2.    NETler birçok kez başlangıçta hasta ve hekim tarafından fark edilememekte ve başka hastalıklarla karışabilmektedir.
3.    Belirtilerin ilk ortaya çıkışından tanı konmasına kadar çok uzun süre geçebilmektedir.
4.    Nöroendokrin tümörler arasında karsinoid tümörler, insülinoma, gastrinoma, VIPoma, glukagonoma ve somatostatinoma gibi salgıladıkları maddelere bağlı belirti verebilen veya nonfonksiyone diye isimlendirilen belirti üreten madde salgılamayan tümörler yer almaktadır.
5.    NET'ler yavaş büyüyen tümörlerdir ve vücudun diğer kısımlarına yayılmayabilirler. Kötü huylu olan NET’ler sıklıkla karaciğer, akciğer veya kemik veya batın içi lenf nodları, karın boşluğu ve karın zarına metastaz yapabilmektedir.
6.    NET’lerin ve karsinoid sendromun en yaygın semptomları karın ağrısı, sıcak basması, diyare, hırıltı, kronik öksürük, nüks eden akciğer enfeksiyonları, gaz, kalp çarpıntısı, deri döküntüsü, mide yanması ve kilo değişiklikleridir.
7.    Karsinoid sendrom, gastrointestinal nöroendokrin tümörlerden aşırı hormon salımı ile ilişkilendirilmektedir. Genellikle tümör karaciğere veya diğer bölgelere yayıldığında görülür.  Karsinoid kanser hastalarının yüzde 20’sinde karsinoid sendrom görülür.

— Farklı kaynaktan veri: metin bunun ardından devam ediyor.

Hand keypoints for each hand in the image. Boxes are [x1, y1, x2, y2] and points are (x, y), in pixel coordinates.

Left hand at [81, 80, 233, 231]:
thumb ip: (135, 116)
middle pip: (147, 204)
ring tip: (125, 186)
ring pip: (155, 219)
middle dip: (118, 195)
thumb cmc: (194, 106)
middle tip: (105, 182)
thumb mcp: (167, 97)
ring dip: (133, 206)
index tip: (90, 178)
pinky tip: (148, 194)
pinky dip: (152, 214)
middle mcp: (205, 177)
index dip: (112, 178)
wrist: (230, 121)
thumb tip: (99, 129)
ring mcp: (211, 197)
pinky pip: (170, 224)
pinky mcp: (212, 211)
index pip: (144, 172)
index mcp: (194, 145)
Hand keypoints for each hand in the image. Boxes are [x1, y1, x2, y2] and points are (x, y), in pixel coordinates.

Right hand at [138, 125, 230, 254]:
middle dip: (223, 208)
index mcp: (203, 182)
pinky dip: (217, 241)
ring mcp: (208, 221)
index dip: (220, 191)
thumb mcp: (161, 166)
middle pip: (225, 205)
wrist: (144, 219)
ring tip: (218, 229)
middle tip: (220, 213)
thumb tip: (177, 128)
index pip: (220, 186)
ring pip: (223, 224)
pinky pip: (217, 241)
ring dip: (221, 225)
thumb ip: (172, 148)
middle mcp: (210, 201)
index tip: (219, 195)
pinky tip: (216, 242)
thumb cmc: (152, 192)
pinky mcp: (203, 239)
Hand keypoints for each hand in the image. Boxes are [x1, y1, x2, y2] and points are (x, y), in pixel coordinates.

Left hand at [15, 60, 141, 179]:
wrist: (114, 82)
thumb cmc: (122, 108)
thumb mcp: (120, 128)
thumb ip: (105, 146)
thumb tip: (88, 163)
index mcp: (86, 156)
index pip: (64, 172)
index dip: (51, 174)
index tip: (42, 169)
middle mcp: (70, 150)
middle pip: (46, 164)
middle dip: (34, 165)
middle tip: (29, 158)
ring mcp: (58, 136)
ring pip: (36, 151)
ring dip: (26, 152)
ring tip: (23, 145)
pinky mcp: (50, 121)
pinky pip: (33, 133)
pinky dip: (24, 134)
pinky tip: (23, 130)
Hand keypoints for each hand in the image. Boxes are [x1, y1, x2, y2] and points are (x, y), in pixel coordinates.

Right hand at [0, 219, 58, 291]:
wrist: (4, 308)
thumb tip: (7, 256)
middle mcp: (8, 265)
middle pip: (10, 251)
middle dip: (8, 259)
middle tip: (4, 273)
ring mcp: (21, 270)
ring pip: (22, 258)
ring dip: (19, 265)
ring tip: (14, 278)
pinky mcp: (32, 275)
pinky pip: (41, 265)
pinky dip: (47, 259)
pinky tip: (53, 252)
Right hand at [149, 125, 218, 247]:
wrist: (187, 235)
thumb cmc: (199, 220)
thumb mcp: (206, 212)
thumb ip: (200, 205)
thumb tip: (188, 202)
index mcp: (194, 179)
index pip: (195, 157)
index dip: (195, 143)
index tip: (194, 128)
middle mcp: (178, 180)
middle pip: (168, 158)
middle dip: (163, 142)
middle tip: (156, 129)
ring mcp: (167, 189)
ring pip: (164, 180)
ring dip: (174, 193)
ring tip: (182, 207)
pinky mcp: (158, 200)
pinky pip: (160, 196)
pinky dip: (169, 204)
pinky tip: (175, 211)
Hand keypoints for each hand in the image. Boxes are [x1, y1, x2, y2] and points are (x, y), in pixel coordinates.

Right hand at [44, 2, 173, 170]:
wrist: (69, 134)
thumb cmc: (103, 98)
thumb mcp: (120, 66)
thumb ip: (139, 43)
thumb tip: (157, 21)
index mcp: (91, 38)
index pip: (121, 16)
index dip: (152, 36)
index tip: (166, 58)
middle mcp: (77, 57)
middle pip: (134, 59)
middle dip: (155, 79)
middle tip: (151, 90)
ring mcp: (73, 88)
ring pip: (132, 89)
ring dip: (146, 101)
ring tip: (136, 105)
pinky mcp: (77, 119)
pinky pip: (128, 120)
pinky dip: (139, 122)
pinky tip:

8.    Nöroendokrin kanserlerin tanısı ve izlenmesi için nükleer tıbbi görüntüleme ve biyokimyasal testler (kan, idrar, doku) kullanılmaktadır. Hastalığın tanı ve takibinde yararlı olabilecek başlıca testler şunlardır:  kromogranin A (CgA), idrar 5-hidroksi indol asetik asit (5-HIAA), somatostatin reseptör görüntülemesi, bilgisayarlı tomografi, manyetik rezonans görüntüleme ve ultrason.